The aim of the current study was to investigate the regulatory effect of sericin on the hepatic insulin-phosphoinositide 3-kinase (PI3K)/protein kinase B (AKT) signaling pathway in a type 2 diabetes rat model. Male Sprague Dawley rats were randomly divided into four groups: Control group, diabetic model group, high-dose sericin group and low-dose sericin group, with 12 rats in each group. Fasting blood glucose was detected by the glucose oxidase method, and hepatic glycogen was determined by periodic acid-Schiff staining. The morphology of the liver was observed by hematoxylin and eosin staining. Immunohistochemical staining, western blotting and reverse transcription-quantitative polymerase chain reaction were used to determine the protein and mRNA expression levels of insulin receptor (IR), IR substrate-1 (IRS-1), PI3K and AKT. Compared with the control group, the blood glucose of the diabetic model group was significantly increased (P<0.05). The glycogen content and the expression levels of IR, IRS-1, PI3K and AKT in the diabetic model group were significantly lower (P<0.05), and the liver morphological structure of the diabetic model group exhibited obvious pathological changes compared with the control group. Compared with the diabetic model group, the blood glucose of the high- and low-dose sericin groups was significantly reduced, while the glycogen content and the expression levels of IR, IRS-1, PI3K and AKT in the sericin treatment groups were significantly increased (P<0.05). Additionally, the liver pathological changes of high-dose and low-dose sericin groups were markedly reduced. Sericin may enhance the signaling transduction effect of insulin by upregulating the expression levels of key factors (IR, IRS-1, PI3K and AKT) in the liver insulin-PI3K/AKT signaling pathway, thus promoting glucose transport and liver glycogen synthesis, and further reducing blood glucose.
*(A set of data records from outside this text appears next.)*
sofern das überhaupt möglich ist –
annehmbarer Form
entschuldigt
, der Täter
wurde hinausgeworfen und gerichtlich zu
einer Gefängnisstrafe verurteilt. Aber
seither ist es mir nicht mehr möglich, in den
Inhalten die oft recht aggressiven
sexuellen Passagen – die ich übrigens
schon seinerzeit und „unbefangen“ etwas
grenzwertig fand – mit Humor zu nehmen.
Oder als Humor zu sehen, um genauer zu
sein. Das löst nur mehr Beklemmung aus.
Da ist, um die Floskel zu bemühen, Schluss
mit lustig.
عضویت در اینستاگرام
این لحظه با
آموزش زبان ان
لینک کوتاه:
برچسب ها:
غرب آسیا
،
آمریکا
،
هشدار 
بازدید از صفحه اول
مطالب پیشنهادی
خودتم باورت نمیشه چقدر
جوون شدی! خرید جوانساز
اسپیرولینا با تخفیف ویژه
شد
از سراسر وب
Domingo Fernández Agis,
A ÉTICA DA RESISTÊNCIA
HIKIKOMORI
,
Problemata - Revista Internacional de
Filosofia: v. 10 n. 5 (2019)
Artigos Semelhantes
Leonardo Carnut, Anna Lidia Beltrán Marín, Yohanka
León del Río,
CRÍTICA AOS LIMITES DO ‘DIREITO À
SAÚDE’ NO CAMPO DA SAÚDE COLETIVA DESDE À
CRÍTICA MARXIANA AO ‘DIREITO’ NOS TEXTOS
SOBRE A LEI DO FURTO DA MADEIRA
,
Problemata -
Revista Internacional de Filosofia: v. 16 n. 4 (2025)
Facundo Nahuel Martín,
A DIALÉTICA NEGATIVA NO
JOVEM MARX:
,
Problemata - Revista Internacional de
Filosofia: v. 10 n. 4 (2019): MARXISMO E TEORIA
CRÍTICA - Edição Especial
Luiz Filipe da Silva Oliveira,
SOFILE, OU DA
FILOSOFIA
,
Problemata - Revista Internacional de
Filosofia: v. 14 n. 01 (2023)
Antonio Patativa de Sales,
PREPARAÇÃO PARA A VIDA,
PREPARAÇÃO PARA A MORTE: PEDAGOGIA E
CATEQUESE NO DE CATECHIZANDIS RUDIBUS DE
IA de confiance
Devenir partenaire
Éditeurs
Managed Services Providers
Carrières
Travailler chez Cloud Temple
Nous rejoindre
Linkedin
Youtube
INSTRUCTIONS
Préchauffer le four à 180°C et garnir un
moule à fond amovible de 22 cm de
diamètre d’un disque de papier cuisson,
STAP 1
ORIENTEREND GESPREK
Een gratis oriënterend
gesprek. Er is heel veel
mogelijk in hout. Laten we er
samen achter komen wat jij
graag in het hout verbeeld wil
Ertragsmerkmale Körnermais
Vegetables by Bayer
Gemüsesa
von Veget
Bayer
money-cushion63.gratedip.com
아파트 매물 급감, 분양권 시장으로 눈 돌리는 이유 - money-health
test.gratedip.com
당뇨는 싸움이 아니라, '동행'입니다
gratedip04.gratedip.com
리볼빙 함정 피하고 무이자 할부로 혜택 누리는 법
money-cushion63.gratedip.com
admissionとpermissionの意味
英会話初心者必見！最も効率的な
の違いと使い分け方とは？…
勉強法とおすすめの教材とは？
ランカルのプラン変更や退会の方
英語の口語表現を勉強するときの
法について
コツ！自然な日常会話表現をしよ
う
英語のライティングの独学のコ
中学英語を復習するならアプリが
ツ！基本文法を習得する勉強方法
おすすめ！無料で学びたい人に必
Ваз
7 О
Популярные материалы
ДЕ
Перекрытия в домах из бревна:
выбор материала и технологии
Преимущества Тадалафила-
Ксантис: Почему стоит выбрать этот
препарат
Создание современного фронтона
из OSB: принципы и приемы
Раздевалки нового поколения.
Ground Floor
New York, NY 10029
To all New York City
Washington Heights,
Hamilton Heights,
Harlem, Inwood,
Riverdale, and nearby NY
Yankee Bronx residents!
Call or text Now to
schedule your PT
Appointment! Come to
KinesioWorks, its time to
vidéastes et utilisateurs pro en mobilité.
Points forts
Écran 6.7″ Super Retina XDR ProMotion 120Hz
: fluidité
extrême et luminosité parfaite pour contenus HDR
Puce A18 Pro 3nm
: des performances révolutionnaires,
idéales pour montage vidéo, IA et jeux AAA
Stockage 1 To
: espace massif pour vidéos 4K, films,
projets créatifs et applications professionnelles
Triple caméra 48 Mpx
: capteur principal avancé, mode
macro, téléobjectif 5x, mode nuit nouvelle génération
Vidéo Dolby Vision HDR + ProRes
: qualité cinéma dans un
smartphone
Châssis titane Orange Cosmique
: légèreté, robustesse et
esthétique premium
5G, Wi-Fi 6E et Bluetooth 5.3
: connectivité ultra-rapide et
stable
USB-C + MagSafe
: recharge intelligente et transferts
Effect of sericin on diabetic hippocampal growth hormone/insulin-like growth factor 1 axis.

Previous studies have shown that sericin extracted from silk cocoon significantly reduces blood glucose levels and protects the nervous system against diabetes mellitus. In this study, a rat type 2 diabetes mellitus model was established by intraperitoneal injection of 25 mg/kg streptozotocin for 3 successive days, following which the rats were treated with sericin for 35 days. After treatment, the blood glucose levels of the diabetic rats decreased significantly, the growth hormone level in serum and its expression in the hippocampus decreased significantly, while the insulin-like growth factor-1 level in serum and insulin-like growth factor-1 and growth hormone receptor expression in the hippocampus increased significantly. The experimental findings indicate that sericin improves disorders of the growth hormone/insulin-like growth factor 1 axis to alleviate hippocampal damage in diabetic rats.